An hypothesis can be proposed to explain the molecular mechanisms responsible for higher levels of expression of GSTP1 in patients with better DFS, as the very variable levels of expression of GSTP1 cannot be explained by the presence of variant genotypes previously implicated in the pathogenesis of breast cancer in patients treated with chemotherapy (Yang et al, Cancer 2005; 103: 52–58), as these variants are mainly related to variations of enzyme catalytic activity (Sweeney, Cancer Res 2000; 60: 5621–5624). Complementary studies are currently underway to test this hypothesis, which was not included in the initial design of our study. Altered DNA methylation, related to the fundamental role of epigenetic events in cancer (Jones and Baylin, 2002; Verma et al, 2004) now constitutes a growing field of clinical investigation in cancer (Das and Singal, 2004) and could possibly explain variable levels of GSTP1 expression in our patients. Altered DNA methylation has been well documented in breast cancer (for review see Widschwendter and Jones, 2002). In particular, inactivation of GSTP1 by promoter hypermethylation was initially reported to be frequent in renal carcinoma and in about 30% of primary breast cancers by Esteller et al (1998). Hypermethylation of CpG dinucleotides at the 5′ transcriptional regulatory region has been shown to be sufficient to inhibit GSTP1 transcription in the MCF-7 breast cancer cell line when mediated by the methyl-CpG-binding domain (MBD) protein MBD2 (Lin and Nelson, 2003). Jhaveri and Morrow (1998) previously showed that the GSTP1 CpG island is hypermethylated in ER-positive, GSTP1-nonexpressing MCF-7, but is undermethylated in ER-negative, GSTP1-expressing cell lines. Note that, in our study, both ER- and PR-negative patients exhibited higher levels of GSTP1 expression. In a recent study, Shinozaki showed that hypermethylation of GSTP1 was significantly associated with macroscopic sentinel lymph node metastasis compared to patients with microscopic or no sentinel lymph node (Shinozaki et al, 2005).

[Stored items]
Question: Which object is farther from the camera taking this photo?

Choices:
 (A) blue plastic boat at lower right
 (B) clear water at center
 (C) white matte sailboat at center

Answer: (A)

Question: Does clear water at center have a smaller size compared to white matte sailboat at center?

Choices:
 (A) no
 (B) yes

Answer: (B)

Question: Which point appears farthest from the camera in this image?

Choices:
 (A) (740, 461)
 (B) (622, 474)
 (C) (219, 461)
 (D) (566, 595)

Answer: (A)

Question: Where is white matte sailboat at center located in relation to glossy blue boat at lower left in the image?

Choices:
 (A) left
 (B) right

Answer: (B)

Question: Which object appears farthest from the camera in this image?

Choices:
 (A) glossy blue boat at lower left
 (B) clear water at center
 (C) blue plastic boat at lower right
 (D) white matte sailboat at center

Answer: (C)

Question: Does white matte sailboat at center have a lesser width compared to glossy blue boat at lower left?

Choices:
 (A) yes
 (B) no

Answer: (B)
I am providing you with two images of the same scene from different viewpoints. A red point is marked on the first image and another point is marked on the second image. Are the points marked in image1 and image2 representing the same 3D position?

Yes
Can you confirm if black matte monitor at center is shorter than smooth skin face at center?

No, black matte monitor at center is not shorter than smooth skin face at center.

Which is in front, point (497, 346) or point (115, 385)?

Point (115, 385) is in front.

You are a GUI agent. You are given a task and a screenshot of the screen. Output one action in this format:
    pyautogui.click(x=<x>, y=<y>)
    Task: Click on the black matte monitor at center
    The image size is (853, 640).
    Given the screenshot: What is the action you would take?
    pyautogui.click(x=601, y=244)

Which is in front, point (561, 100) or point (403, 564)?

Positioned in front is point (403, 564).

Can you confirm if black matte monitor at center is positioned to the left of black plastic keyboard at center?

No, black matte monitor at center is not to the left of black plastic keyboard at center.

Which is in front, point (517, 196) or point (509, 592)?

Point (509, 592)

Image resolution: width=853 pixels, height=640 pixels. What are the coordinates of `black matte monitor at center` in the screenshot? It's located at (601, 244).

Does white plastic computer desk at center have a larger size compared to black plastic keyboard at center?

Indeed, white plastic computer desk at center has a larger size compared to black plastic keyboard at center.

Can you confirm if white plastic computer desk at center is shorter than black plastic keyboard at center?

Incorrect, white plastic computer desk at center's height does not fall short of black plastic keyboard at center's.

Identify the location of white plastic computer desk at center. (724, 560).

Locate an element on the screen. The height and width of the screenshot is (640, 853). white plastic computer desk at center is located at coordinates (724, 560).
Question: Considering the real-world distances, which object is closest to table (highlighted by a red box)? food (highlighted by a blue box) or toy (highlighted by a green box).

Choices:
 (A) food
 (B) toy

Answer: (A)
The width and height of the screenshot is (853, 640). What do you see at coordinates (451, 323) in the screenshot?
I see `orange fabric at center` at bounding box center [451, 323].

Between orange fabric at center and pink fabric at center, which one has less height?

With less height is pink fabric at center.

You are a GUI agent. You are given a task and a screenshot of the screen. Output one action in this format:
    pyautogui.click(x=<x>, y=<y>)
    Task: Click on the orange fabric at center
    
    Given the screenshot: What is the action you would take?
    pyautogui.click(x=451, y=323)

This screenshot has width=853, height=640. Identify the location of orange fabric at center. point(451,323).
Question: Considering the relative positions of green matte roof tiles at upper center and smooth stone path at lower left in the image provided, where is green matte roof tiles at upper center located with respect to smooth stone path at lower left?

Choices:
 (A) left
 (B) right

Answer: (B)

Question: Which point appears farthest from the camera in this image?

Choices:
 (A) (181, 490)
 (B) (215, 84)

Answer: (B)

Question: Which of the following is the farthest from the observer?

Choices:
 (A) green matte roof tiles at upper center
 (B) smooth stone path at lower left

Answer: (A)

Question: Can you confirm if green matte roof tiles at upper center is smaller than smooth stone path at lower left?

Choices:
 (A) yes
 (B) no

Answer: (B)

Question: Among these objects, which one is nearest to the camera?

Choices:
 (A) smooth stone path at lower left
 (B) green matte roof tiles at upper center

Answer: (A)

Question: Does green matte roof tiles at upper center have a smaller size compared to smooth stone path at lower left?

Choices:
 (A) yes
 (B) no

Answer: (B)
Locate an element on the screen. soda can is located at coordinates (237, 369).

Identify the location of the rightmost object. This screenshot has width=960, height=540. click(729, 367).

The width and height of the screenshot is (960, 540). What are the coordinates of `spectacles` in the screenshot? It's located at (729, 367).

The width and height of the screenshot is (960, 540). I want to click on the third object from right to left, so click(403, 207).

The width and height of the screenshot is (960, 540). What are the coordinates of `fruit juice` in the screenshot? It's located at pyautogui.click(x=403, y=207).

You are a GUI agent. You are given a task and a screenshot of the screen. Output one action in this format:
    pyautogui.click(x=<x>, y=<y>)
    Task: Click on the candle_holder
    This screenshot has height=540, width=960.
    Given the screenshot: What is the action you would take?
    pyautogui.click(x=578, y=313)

» **What is required**: Pick up the discussion of GSTP1 expression and methylation in breast cancer after its final sentence and continue it.

» **Output of the task**:
Most authors have studied the relevance of MDR phenotype as a predictive test for breast cancer response in patients treated by neoadjuvant chemotherapy, and have found that MDR phenotype is indeed a relevant tool for monitoring breast cancer response to this treatment (Chevillard et al, 1996; Trock et al, 1997; Burger et al, 2003). In this study, we deliberately excluded patients who had received neoadjuvant chemotherapy in order to obtain a homogeneous population. This subject will be further developed in a study to be published subsequently.
In conclusion, our findings suggest that a low level of GSTP1 gene expression is an independent predictive factor of poor 5-year DFS in patients treated by adjuvant chemotherapy for breast cancer. MDR1, MRP1 did not show any significant influence on the prognosis of these patients.